A fire burns at the U.S. consulate in Benghazi in September.Getty Images

The partisan hysteria surrounding the September attack in Benghazi has taken a deescalating trajectory -- the scope of the conspiracy theories and unhinged criticism has grown narrower, not broader, over time.

As of yesterday, the overarching question from the right was reduced to this: the talking points made available to U.S. officials four days after the attack were slightly edited, with the word "extremists" replacing the word "terrorists." This, Republicans have argued, is critically important because, well, just because. The "scandal" conservatives are comparing to Watergate has narrowed to a discussion over word choice.

On the Sunday shows, Republicans said identifying who changed one word to another is a question that demands an answer. As it turns out, the answer is now available.

The intelligence community -- not the White House, State Department or Justice Department -- was responsible for the substantive changes made to the talking points distributed for government officials who spoke publicly about the attack on the U.S. mission in Benghazi, the spokesman for the director of national intelligence said Monday.

The unclassified talking points on Libya, developed several days after the deadly attack on the U.S. mission in Benghazi, were not substantively changed by any agency outside of the intelligence community, according to the spokesman, Shawn Turner.

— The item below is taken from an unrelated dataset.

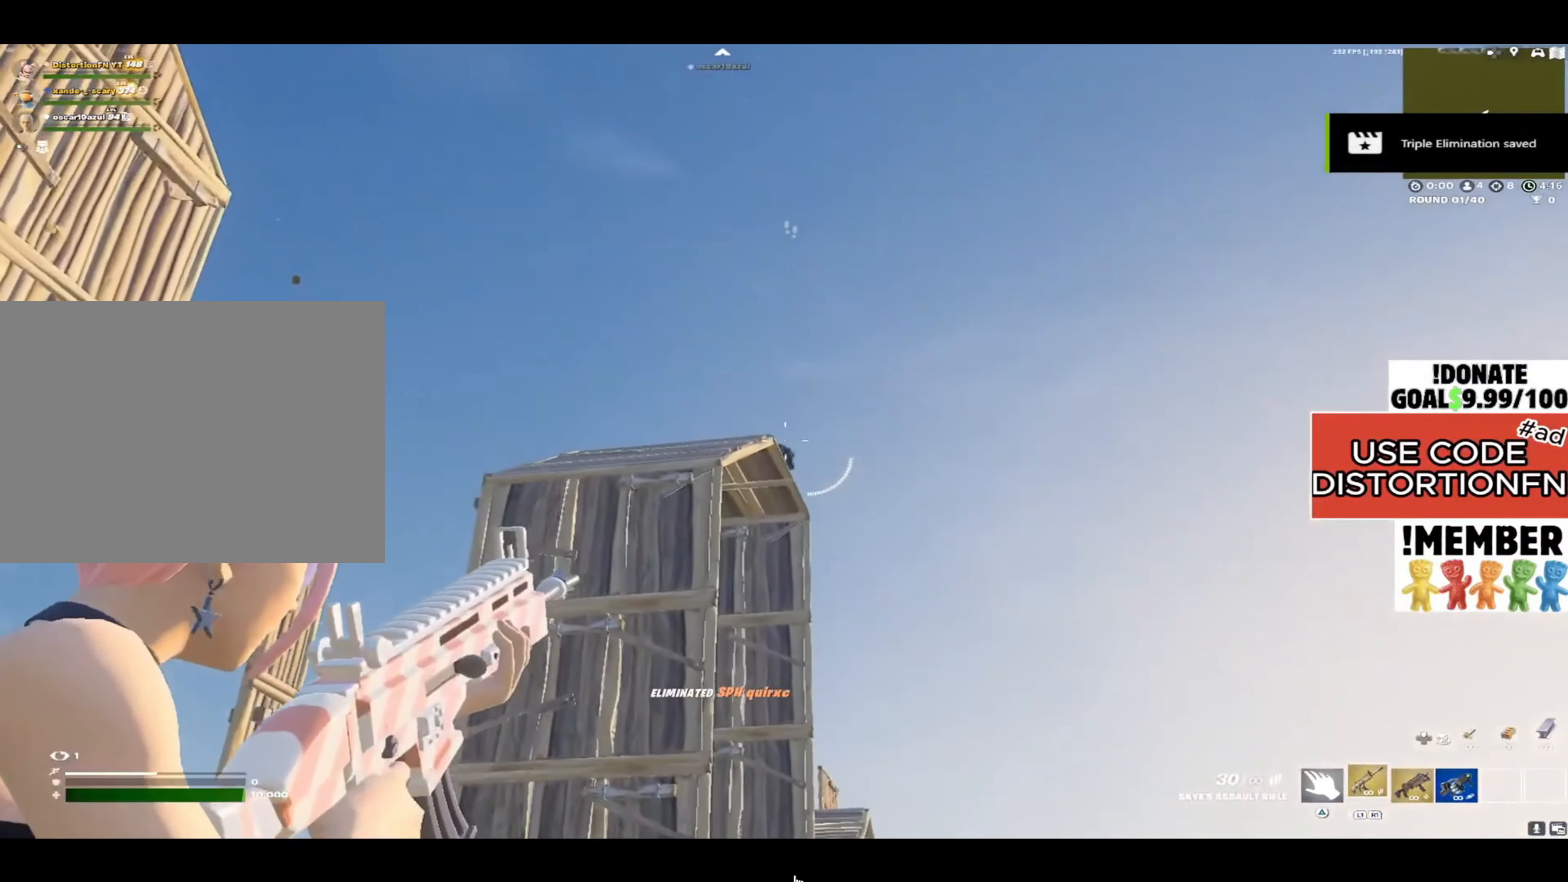
{"buttons": ["L2"], "left_stick": "right", "right_stick": "down-right", "events": [[100, "right_stick", "down-left"], [150, "left_stick", "down-right"], [350, "left_stick", "right"], [350, "right_stick", "down-right"]]}
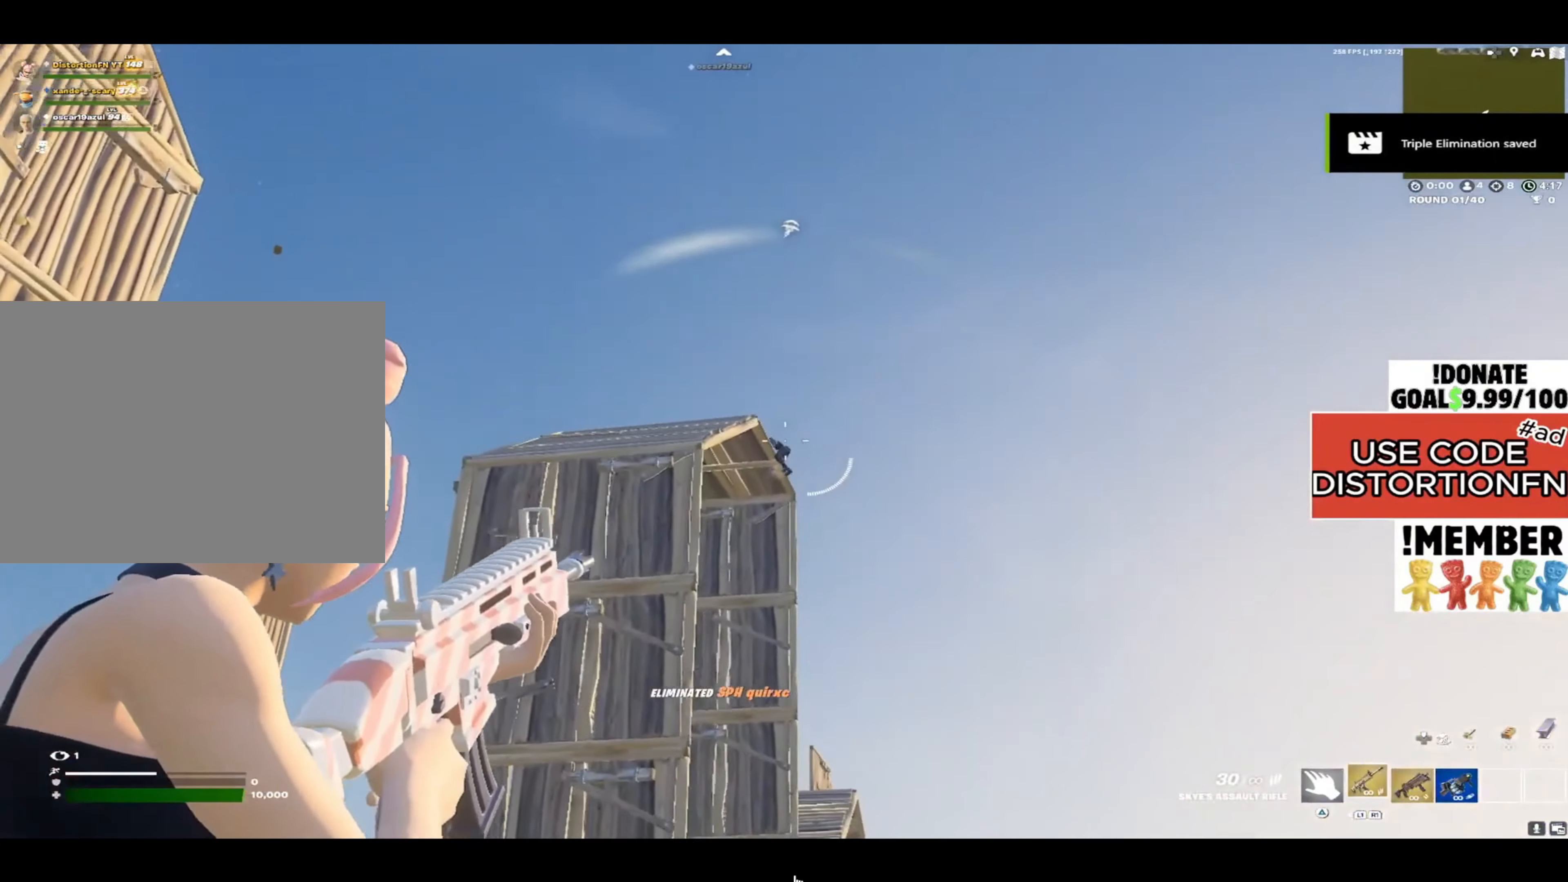
{"buttons": ["L2"], "left_stick": "right", "right_stick": "left", "events": [[50, "right_stick", "down-left"], [133, "R2", "down"], [150, "right_stick", "up-left"], [200, "R2", "up"], [217, "right_stick", "center"], [350, "right_stick", "up-left"], [500, "right_stick", "left"]]}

The talking point initially pointed to al Qaeda involvement, but officials didn't want to divulge too much in non-classified materials, especially in light of classified sourcing, so the word "extremists" was used. Who made the change? The intelligence community. Why did they make the change? For entirely legitimate reasons related to intelligence and national security.

Why is this scandalous? It's not.

"First, the information about individuals linked to al Qaeda was derived from classified sources," an official told CNN. "Second, when links were so tenuous -- as they still are -- it makes sense to be cautious before pointing fingers so you don't set off a chain of circular and self-reinforcing assumptions. Third, it is important to be careful not to prejudice a criminal investigation in its early stages."

So, are congressional Republicans prepared to finally move on? Apparently, not yet.

The House Intelligence Committee was not satisfied with Turner's statement.

"The statement released this evening by the DNI's spokesman regarding how the Intelligence Community's talking points were changed gives a new explanation that differs significantly from information provided in testimony to the Committee last week," said committee spokeswoman Susan Phalen. "Chairman Rogers looks forward to discussing this new explanation with Director Clapper as soon as possible to understand how the DNI reached this conclusion and why leaders of the Intelligence Community testified late last week that they were unaware of who changed the talking points."

Kevin Drum's sarcasm rings true.

[Republicans'] dissatisfaction stems, apparently, from the fact that last week witnesses told them they didn't know who changed the words. But this week, after further investigation, they suddenly do know. That simply makes no sense. No sense, I tell you! It's inexplicable that when they ask people questions and then give them time to investigate, those people return with additional information.